Inilah yang menyebabkan adanya fenomena jika para perokok diminta untuk memilih rokok atau makanan, maka kebanyakan dari mereka akan memilih rokok ketimbang makanan.

Menurut Knapton, sekitar 75% sampai 80% dari perokok yang mencoba untuk berhenti, akan kambuh sebelum mencapai 6 bulan bebas rokok. Namun jika semakin besar usaha seseorang berhenti merokok, diiringi motivasi yang kuat atas sesuatu yang lebih berharga, semisal keluarga yang dia cintai, maka semakin orang tersebut dapat mengenali gejala-gejala tersebut dan mengendalikan dirinya, serta mengarahkan dirinya ke kegiatan yang lebih sehat atau positif.

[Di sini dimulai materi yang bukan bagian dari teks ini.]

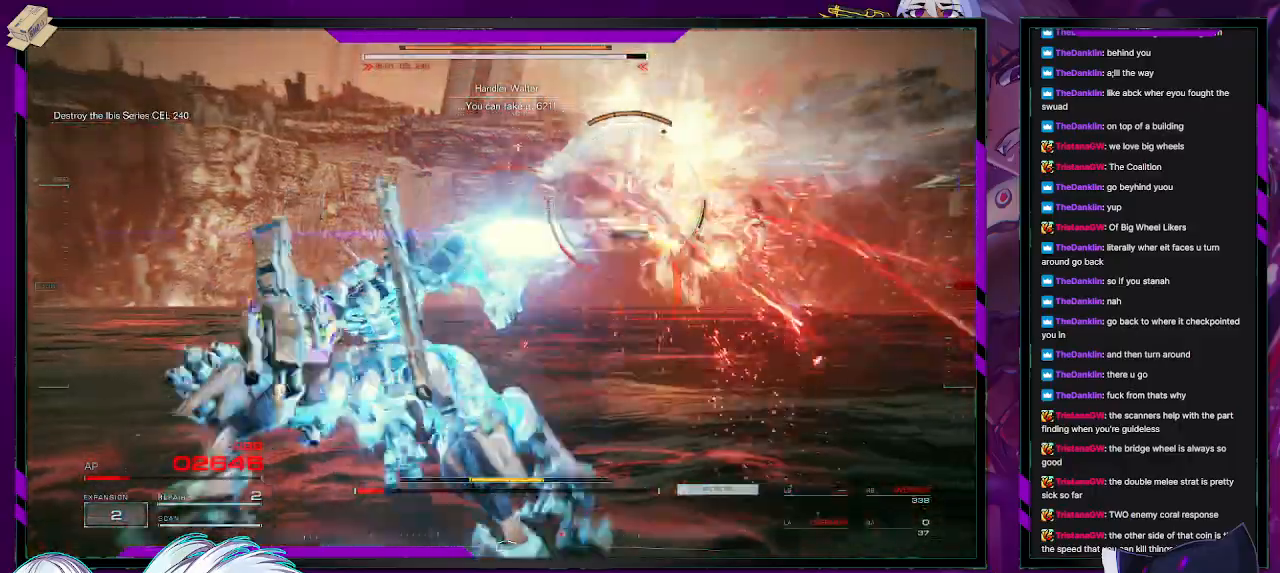
{"buttons": [], "left_stick": "up", "right_stick": "center", "events": [[17, "X", "down"], [67, "X", "up"], [150, "X", "down"], [150, "left_stick", "up-left"], [217, "X", "up"], [283, "left_stick", "up"]]}
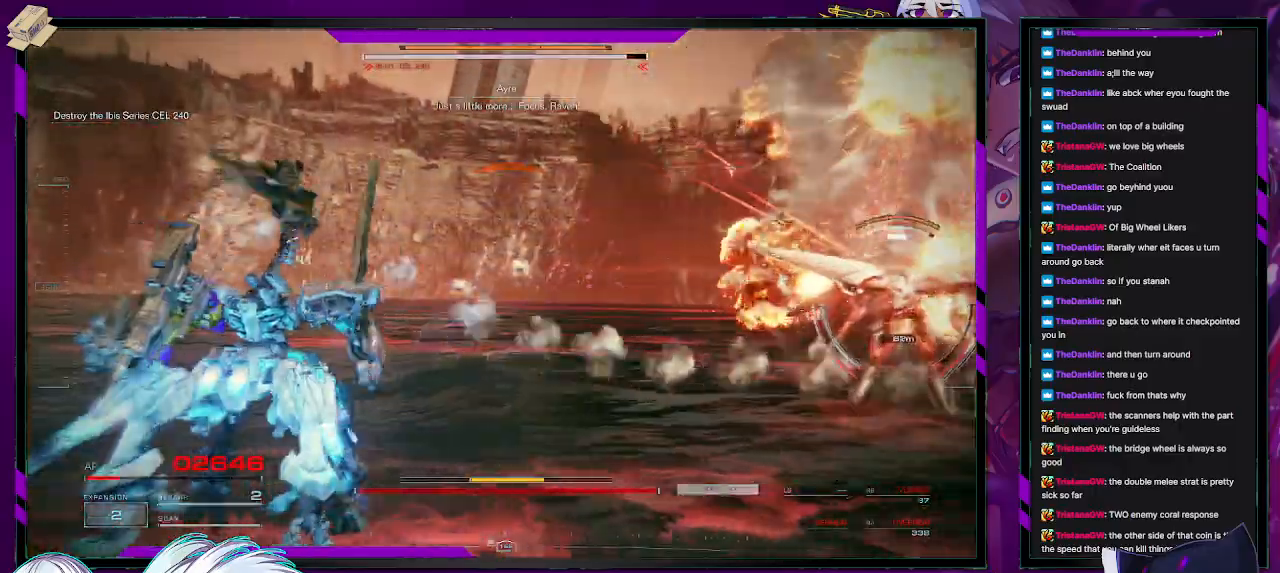
{"buttons": ["R2"], "left_stick": "up-left", "right_stick": "right", "events": [[67, "right_stick", "right"], [100, "R2", "down"], [283, "left_stick", "up-left"]]}
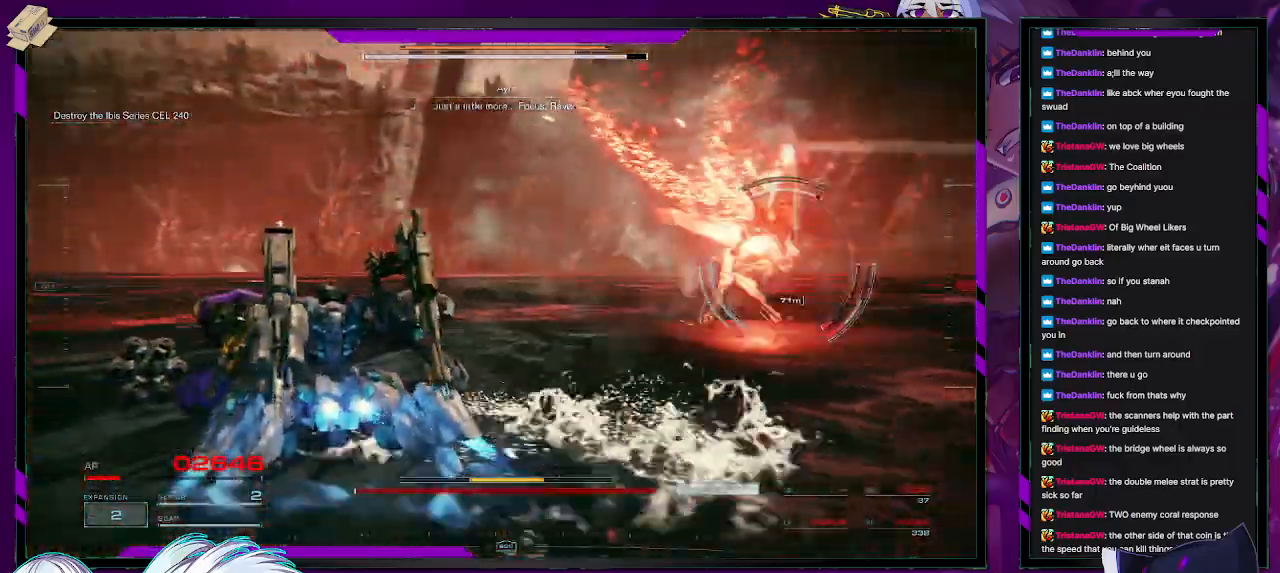
{"buttons": ["L1", "R2"], "left_stick": "up", "right_stick": "center", "events": [[17, "left_stick", "up"], [283, "right_stick", "center"], [417, "X", "down"], [483, "L1", "down"], [500, "X", "up"]]}
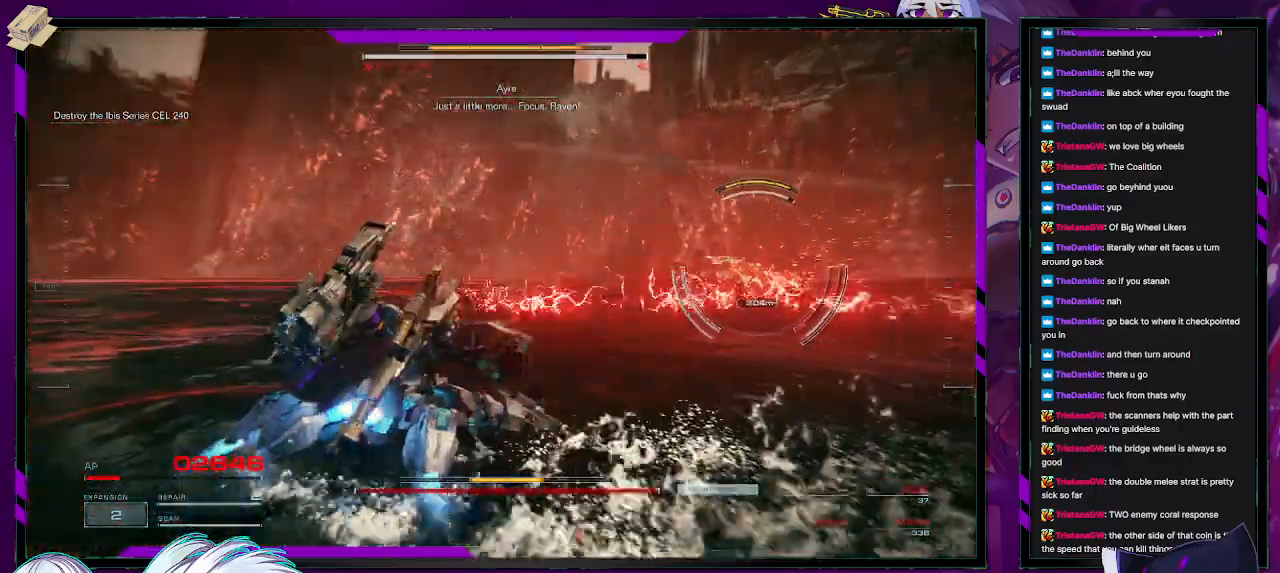
{"buttons": ["R2"], "left_stick": "up", "right_stick": "center", "events": [[67, "L1", "up"], [67, "left_stick", "up-right"], [200, "right_stick", "right"], [483, "left_stick", "up"], [500, "right_stick", "center"]]}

Temuan ini menunjukkan bahwa ketika para perokok berhenti merokok sebenarnya menjadi cara untuk meningkatkan kesehatan mental mereka sendiri. Lagipula, kebiasaan merokok juga dapat menyebabkan kanker paru-paru, penyakit jantung, dan penyakit yang berpotensi fatal lainnya.

Jika sekarang Anda adalah perokok, maka semoga pengetahuan ini membuat Anda berhenti merokok. Dan jika Anda bukan perokok, maka bersyukulah dan jauhi rasa penasaran Anda untuk mencoba walau hanya 1 hisapan rokok.